What you need to do:
In the essay below on what binds Americans together, copy everything from "The fact that" down to "no American nationality.", word for word.

Text excerpt:
Armed Liberal has proposed a team concept derived from organization theory that he feels ought to guide our allegiances during and after the 2004 election. I suppose I partly agree. In the sense that all of us are governed by the same civil authority (not running stoplights, paying taxes, etc.) I suppose it's fair to say that Kos, myself, Armed Liberal and Noam Chomsky are all "on the same team." Except, of course, for Chomsky who happens to live in Boston where about the most you can expect of a motorist at a stoplight is a "courtesy slowdown." But I'm a little skeptical about just how far this team membership thing can be pushed. What about members of the "German/American Bund?" Were they on our team? And how much allegiance does one owe to a "team," anyway? What does that have to do with patriotism and love of country, really? Do people die for team spirit? More importantly, do they order others to their deaths?
Come to think of it the team analogy doesn't quite capture the idea of a "nation," or the allegiances required to maintain it. I think it's valid to point out that being an "American" isn't a matter of paying taxes or stopping for red lights any more than being French or German or English is a matter of similar authority-related observances. In that sense being on any team will do. And the mere fact that a Frenchman answers to a French authority is tautological, providing no insight into the phenomenon of patriotism. What is it that commands his willing allegiance? Surely it has something to do with being French, or in other words identifying with a common ethnic identity and culture?
So what is it that binds Americans to one another? What is it that makes the Unum out of the Pluribus? What is it that makes us American, even if our family happens to come from France, or Russia, or Lebanon, or Surinam?" More to the point (and this goes right to the heart of where Marc and I largely disagree) why is there a concept such as "un-American," when there's no comparable ethnically-based concept for other "teams." Why is there no such thing as "un-French," or "un-English?" Clearly whatever it is that binds Americans is ultimately not the same as what binds Frenchmen or even Englishmen to one another. Something else is going on here, that transcends the notion of teams. In fact, it transcends the notion of nationality.
What constitutes that common bond between Americans is not a common ethnic identity, but a common set of beliefs or (in a deeper sense) values. It's a "values complex," in fact. Something akin to an ideology. And this values complex has been remarkably consistent, achieving definitive expression during the three most important foundational events in our history: the settlement, the revolution, and the civil war.
The fact that we are bound by common values rather than a common ethnic heritage is a blessing and a curse. It's a blessing because anyone can become an American, no matter what ethnicity they happen to have been born with. We "assimilate." But it's a curse in the sense that if that common values complex ever begins to unravel, and we become defined merely by virtue of the authority to whom we happen to pay taxes or who keeps us from running red lights, there's no fallback position to preserve nationhood. There's no American nationality.

Information supplied:
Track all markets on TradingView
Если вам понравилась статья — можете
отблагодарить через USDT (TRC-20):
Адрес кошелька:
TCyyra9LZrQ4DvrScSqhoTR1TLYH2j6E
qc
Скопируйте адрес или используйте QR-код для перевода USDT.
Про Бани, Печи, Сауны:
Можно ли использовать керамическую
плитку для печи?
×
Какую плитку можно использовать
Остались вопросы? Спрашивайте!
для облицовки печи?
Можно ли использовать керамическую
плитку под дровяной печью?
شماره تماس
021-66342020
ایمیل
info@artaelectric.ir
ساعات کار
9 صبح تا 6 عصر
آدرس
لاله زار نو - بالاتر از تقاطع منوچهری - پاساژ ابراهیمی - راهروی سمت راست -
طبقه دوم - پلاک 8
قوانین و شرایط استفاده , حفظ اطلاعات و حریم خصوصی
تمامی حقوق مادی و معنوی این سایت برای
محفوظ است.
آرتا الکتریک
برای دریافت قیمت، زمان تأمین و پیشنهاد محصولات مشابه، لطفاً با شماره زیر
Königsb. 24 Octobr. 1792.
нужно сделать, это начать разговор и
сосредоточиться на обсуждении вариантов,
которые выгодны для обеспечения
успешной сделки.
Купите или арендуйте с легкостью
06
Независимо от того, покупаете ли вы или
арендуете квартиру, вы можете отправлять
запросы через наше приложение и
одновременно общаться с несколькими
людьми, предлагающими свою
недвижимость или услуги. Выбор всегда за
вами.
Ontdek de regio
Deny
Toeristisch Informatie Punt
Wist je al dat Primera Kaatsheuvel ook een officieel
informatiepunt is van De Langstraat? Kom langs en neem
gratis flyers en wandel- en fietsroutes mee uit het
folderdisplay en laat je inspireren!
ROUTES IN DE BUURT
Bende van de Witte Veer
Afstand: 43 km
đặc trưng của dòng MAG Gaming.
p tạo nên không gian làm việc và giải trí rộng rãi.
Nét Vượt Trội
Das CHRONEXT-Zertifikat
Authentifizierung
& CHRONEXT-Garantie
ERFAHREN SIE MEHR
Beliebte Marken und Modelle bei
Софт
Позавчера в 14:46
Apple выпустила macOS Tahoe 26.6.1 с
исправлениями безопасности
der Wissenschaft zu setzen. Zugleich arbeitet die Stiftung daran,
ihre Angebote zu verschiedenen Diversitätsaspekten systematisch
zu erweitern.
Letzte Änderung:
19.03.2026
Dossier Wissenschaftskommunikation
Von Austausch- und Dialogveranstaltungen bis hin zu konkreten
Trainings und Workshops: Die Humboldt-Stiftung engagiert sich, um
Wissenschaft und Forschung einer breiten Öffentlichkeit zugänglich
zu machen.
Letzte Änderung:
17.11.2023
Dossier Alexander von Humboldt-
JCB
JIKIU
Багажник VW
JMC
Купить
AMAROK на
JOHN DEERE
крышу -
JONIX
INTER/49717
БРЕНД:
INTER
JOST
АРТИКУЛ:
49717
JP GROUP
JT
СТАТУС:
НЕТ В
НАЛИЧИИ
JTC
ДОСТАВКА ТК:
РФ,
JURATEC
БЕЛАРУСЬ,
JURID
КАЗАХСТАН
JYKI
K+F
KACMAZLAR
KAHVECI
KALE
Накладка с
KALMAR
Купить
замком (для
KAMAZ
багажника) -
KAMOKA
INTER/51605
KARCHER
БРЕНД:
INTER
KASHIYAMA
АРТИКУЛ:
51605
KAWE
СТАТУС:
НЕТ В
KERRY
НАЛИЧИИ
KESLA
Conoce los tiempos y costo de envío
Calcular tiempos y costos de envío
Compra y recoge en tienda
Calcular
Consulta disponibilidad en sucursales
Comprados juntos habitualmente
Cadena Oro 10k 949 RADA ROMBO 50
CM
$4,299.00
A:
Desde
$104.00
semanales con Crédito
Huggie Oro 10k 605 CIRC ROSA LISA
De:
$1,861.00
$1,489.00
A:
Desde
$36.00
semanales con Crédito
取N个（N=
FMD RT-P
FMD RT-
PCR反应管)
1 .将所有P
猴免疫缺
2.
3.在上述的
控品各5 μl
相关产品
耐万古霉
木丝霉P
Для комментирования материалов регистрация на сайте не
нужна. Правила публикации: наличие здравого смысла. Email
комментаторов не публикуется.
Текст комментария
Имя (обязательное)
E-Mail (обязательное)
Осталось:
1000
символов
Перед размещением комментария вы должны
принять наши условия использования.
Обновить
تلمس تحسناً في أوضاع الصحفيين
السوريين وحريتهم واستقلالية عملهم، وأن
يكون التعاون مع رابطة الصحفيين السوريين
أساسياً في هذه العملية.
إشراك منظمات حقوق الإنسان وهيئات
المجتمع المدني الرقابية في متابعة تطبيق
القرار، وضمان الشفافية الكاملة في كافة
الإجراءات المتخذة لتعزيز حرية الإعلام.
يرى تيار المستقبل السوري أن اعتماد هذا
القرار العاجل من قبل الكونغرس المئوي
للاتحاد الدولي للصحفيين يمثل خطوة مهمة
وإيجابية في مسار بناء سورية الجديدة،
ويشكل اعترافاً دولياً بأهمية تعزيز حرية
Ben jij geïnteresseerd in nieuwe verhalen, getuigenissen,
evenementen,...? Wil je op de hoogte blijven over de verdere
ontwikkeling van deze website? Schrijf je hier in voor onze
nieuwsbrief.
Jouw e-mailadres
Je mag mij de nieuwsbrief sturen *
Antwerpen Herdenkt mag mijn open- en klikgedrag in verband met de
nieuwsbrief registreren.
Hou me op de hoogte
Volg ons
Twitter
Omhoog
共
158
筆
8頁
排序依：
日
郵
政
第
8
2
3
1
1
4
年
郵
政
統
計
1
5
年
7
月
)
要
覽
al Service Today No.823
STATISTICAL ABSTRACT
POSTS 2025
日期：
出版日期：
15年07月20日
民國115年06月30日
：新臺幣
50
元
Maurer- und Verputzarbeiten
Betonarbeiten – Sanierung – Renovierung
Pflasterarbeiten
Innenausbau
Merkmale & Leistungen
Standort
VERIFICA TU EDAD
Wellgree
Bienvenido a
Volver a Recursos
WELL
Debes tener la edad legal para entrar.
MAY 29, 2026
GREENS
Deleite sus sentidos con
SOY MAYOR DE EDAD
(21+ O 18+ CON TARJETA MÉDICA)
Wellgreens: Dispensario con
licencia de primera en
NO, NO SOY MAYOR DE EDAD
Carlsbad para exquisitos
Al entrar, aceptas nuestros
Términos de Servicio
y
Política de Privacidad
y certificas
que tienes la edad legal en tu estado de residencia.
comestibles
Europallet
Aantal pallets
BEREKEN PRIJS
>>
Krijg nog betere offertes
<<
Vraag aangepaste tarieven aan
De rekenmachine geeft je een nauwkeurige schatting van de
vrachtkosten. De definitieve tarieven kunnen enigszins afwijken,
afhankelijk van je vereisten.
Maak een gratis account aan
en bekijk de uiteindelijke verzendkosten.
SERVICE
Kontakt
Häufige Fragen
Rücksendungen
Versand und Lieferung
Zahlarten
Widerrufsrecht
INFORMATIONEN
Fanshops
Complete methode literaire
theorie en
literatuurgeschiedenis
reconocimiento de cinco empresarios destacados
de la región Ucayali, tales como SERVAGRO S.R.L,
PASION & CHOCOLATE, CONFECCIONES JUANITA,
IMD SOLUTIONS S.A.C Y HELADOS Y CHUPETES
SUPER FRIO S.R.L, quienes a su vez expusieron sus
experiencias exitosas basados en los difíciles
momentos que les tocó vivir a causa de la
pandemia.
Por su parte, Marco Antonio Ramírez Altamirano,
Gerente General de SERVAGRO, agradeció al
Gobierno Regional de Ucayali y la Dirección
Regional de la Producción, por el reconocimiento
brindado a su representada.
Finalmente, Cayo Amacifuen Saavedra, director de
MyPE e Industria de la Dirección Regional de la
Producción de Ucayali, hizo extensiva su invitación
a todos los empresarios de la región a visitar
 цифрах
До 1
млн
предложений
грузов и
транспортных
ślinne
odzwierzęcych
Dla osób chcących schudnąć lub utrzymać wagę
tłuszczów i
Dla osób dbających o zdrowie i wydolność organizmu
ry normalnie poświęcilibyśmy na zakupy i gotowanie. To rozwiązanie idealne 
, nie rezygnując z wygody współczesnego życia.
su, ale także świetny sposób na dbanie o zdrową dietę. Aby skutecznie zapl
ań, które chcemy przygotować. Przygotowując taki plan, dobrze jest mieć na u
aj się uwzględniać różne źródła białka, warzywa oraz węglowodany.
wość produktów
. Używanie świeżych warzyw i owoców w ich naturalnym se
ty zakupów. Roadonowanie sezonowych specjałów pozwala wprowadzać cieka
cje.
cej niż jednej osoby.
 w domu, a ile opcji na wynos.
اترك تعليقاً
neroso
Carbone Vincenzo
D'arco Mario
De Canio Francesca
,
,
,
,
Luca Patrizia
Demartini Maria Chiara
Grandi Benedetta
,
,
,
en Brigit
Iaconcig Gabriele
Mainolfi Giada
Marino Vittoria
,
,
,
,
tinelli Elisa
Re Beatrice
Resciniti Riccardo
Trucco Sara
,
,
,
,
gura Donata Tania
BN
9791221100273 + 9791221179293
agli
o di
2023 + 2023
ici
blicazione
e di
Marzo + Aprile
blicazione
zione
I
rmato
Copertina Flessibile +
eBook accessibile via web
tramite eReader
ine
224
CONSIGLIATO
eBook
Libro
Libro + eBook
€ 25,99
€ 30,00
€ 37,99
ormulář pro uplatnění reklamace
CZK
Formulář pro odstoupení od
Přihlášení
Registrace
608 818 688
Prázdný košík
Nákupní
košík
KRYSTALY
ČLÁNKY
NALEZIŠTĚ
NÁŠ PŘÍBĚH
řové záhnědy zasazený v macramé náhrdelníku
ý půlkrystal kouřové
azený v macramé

Result of the exercise:
The fact that we are bound by common values rather than a common ethnic heritage is a blessing and a curse. It's a blessing because anyone can become an American, no matter what ethnicity they happen to have been born with. We "assimilate." But it's a curse in the sense that if that common values complex ever begins to unravel, and we become defined merely by virtue of the authority to whom we happen to pay taxes or who keeps us from running red lights, there's no fallback position to preserve nationhood. There's no American nationality.